(Human pose images with coordinates)
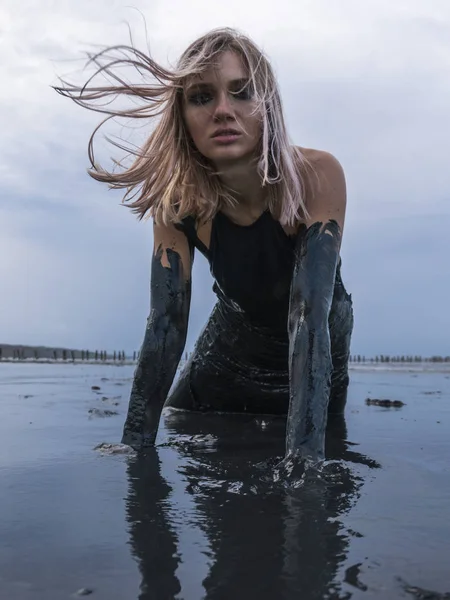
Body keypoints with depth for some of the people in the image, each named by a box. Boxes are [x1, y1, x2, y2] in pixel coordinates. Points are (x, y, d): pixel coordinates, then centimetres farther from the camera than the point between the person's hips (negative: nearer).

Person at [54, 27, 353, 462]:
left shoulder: (316, 176, -32)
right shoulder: (179, 199, -23)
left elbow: (310, 315, -41)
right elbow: (165, 325, -26)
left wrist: (304, 458, -49)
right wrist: (133, 448, -33)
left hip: (313, 363, -1)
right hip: (229, 348, 2)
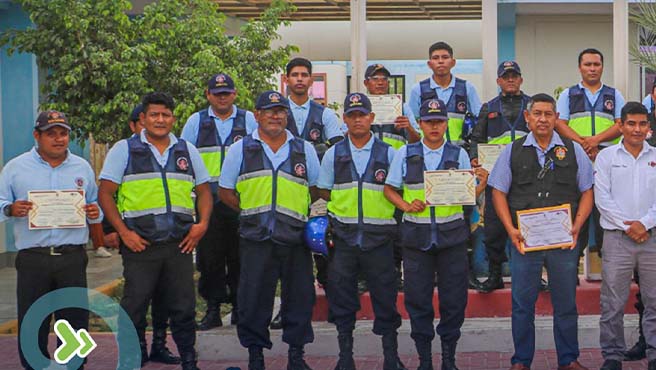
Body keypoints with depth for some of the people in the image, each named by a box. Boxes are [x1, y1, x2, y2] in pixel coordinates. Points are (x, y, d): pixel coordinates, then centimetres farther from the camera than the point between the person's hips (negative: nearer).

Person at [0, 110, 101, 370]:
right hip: (32, 259, -1)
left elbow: (95, 204, 20)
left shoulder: (82, 168, 14)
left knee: (75, 320, 4)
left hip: (73, 259, 2)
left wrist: (95, 212, -3)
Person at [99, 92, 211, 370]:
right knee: (134, 307, 1)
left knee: (183, 306, 7)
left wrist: (202, 223, 1)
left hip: (180, 243, 3)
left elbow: (204, 191, 18)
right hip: (140, 243, -3)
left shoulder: (187, 151, 13)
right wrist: (124, 232, -9)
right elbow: (105, 193, -1)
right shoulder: (124, 150, 2)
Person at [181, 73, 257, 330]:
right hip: (208, 200, 1)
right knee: (209, 256, 1)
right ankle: (213, 309, 9)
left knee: (240, 256, 3)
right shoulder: (196, 122, 11)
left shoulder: (249, 120, 9)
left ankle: (240, 308, 13)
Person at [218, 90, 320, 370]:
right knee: (254, 297, 3)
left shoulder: (305, 150, 10)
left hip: (296, 238, 1)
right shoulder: (241, 149, 7)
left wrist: (314, 216, 6)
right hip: (255, 238, -1)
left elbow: (316, 189, 18)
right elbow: (225, 191, 10)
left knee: (300, 296, 5)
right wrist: (251, 211, 2)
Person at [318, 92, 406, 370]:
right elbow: (324, 191, 11)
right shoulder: (333, 154, 8)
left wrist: (378, 204, -6)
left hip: (379, 235, -1)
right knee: (341, 293, 4)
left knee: (385, 294, 2)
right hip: (343, 235, 1)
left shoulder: (388, 153, 4)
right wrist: (345, 206, -2)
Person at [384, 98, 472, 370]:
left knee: (454, 297, 1)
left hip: (451, 233, 0)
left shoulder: (458, 154, 7)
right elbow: (389, 189, 9)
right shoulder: (405, 153, 6)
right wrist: (405, 205, -9)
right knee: (417, 297, 3)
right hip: (416, 234, 0)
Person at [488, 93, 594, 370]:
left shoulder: (573, 150, 8)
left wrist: (577, 226, -6)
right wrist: (511, 229, -7)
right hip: (524, 239, 0)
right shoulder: (512, 152, 6)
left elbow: (587, 192, 8)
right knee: (522, 303, 5)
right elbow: (499, 192, 5)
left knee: (566, 303, 8)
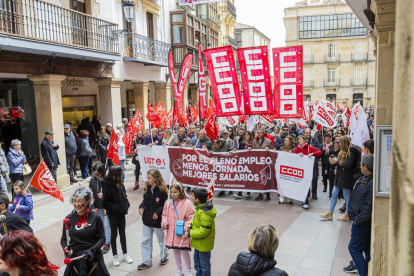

The task -
Rewrite the lines of the records as a JSON list of strings, one string per line, from the line containing "left hip: (313, 363, -1)" through the line containing "left shoulder: (573, 150, 8)", including both, skipping blank lines. Leave the pictures out of the answer.

Problem solution -
[
  "left hip: (313, 363, -1)",
  "right hip: (229, 348, 2)",
  "Body keypoints with depth for some of the people in the image, each named by a box. Boxes are [x1, y1, x2, y2] in pixel coordinates. Points are (x, y, d): pixel coordinates, then centimetres farther from the camera than the point between the person's hips (negative: nearer).",
  "Person at [0, 110, 101, 370]:",
  "right hip: (32, 259, -1)",
  "left elbow: (95, 204, 20)",
  "left shoulder: (82, 168, 14)",
  "left knee: (75, 320, 4)",
  "left hip: (73, 259, 2)",
  "left wrist: (95, 212, -3)",
  "Person at [99, 92, 211, 370]:",
  "right knee: (134, 307, 1)",
  "left knee: (183, 306, 7)",
  "left wrist: (202, 223, 1)",
  "left hip: (180, 243, 3)",
  "left elbow: (204, 191, 18)",
  "right hip: (140, 243, -3)",
  "left shoulder: (187, 151, 13)",
  "right wrist: (124, 232, -9)",
  "right elbow: (105, 193, -1)",
  "right shoulder: (124, 150, 2)",
  "Person at [181, 73, 257, 330]:",
  "right hip: (208, 200, 1)",
  "right knee: (209, 256, 1)",
  "right ankle: (213, 309, 9)",
  "left knee: (240, 256, 3)",
  "right shoulder: (196, 122, 11)",
  "left shoulder: (249, 120, 9)",
  "left ankle: (240, 308, 13)",
  "Person at [218, 90, 320, 370]:",
  "right knee: (254, 297, 3)",
  "left shoulder: (305, 150, 10)",
  "left hip: (296, 238, 1)",
  "right shoulder: (241, 149, 7)",
  "left wrist: (314, 216, 6)",
  "right hip: (255, 238, -1)",
  "left elbow: (316, 189, 18)",
  "right elbow: (225, 191, 10)",
  "left knee: (300, 296, 5)",
  "right wrist: (251, 211, 2)",
  "Person at [318, 92, 406, 370]:",
  "right elbow: (324, 191, 11)",
  "right shoulder: (333, 154, 8)",
  "left wrist: (378, 204, -6)",
  "left hip: (379, 235, -1)",
  "right knee: (341, 293, 4)",
  "left knee: (385, 294, 2)",
  "right hip: (343, 235, 1)",
  "left shoulder: (388, 153, 4)",
  "right wrist: (345, 206, -2)",
  "Person at [384, 98, 472, 370]:",
  "left knee: (454, 297, 1)",
  "left hip: (451, 233, 0)",
  "left shoulder: (458, 154, 7)",
  "right elbow: (389, 189, 9)",
  "right shoulder: (405, 153, 6)",
  "right wrist: (405, 205, -9)",
  "right knee: (417, 297, 3)",
  "right hip: (416, 234, 0)",
  "Person at [488, 93, 594, 370]:",
  "left shoulder: (573, 150, 8)"
]